RICHARD VINROOT, Class of '63
Former mayor of Charlotte
I served in Vietnam in 1968. The most frequent correspondent I had was my mom. The second most was Coach Smith. He wrote to me weekly—I hope you're doing well, keep your head down, here's how the team is doing. A lot of guys like me weren't very good players, but he's just as loyal to them. He just cares deeply about his boys.
I have three children who went to North Carolina. Each one of them got a call from the basketball office during their first week at school, making sure they had tickets to the games. They said, "Your dad played for Coach Smith, we want to make sure you're taken care of." I don't know how he found out they were in school there, because I never told him.
KING RICE, Class of '91
Assistant coach at Illinois State
I had an altercation with my girlfriend once, and a bunch of things were being said about me in the papers. He called me, but I was embarrassed and avoided his messages and didn't want to see him. Finally, I went to his office. He said, "King, don't you understand, I'm here for you in the good times and the bad? If anything, I'm here for you more in the bad times." He tells you from the start, when you join, you join for life.
MITCH KUPCHAK, Class of '76
General manager, Los Angeles Lakers
In my junior year I had a back problem. We played at Clemson on a Saturday night, and I had a procedure scheduled the next morning on my back. They were going to inject my spine with an epidural block. I'm in the operating room, and Coach walks in wearing a gown and a mask. I think he's pretty squeamish, but he was there, first thing on a Sunday morning. Suffice it to say, with my parents back in New York, it was comforting having him there with me.
JEFF LEBO, Class of '89
Assistant coach at South Carolina
I'll never forget, we played Georgia Tech and we were up two points, they had the ball with timeout and about five seconds left. We came over to the side, and Coach diagrammed the play they were going to run. He said, "Jeff, when they come off this screen, you switch out and stop it." They tried to run that exact play and couldn't. We stole the ball to win the game.
CHARLIE SCOTT, Class of '70
Marketing director, Champion Products
As one of the first black college athletes in the ACC, I experienced many difficult moments timing my time at North Carolina, but Coach Smith was always there for me. On one occasion, as we walked off the court following a game at South Carolina, one of their fans called me a "big, black baboon." Two assistants had to hold Coach Smith back from going after the guy. It was the first time I had ever seen Coach Smith visibly upset, and I was shocked. But more than anything else, I was proud of him.
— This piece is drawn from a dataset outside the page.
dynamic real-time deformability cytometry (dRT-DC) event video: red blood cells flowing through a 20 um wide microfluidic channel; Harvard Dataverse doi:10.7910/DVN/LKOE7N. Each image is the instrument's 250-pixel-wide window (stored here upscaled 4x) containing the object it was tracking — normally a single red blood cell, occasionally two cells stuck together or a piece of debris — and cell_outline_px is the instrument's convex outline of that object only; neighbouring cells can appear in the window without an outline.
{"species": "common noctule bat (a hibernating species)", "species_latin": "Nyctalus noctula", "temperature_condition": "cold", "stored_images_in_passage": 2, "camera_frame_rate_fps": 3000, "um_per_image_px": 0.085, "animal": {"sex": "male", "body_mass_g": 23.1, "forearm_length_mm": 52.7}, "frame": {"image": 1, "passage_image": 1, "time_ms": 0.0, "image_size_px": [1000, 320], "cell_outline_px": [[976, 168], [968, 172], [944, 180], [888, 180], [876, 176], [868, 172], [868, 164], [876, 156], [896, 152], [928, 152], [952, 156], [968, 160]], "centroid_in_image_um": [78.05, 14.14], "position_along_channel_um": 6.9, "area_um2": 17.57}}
PAT SULLIVAN, Class of '95
Assistant coach at North Carolina
In 1993 we were playing Cincinnati in the East Regional final at the Meadowlands for a chance to go to the Final Four. The score was tied and there were eight tenths of a second left. He got in the huddle, calm as can be, and drew up this play. He said to Derrick [Phelps], "Brian [Reese] is going to run to the corner, then come back off a screen from Eric [Montross]." He told Donald Williams to stay out behind the three-point line. He said. "Derrick, Brian's going to be wide open in the lane, just throw it up to him." Then he said, "Now, Brian, you won't have time to dunk the ball, just drop it in the basket and we'll win." Sure enough, it was as if the Red Sea had parted. Brian was open. But he tried to dunk the ball, and it clanked off the back of the rim. We were like, Brian, Coach did everything else for you. Why didn't you just drop it in? [Those Tar Heels won the game in overtime and later won Smith's second national title.]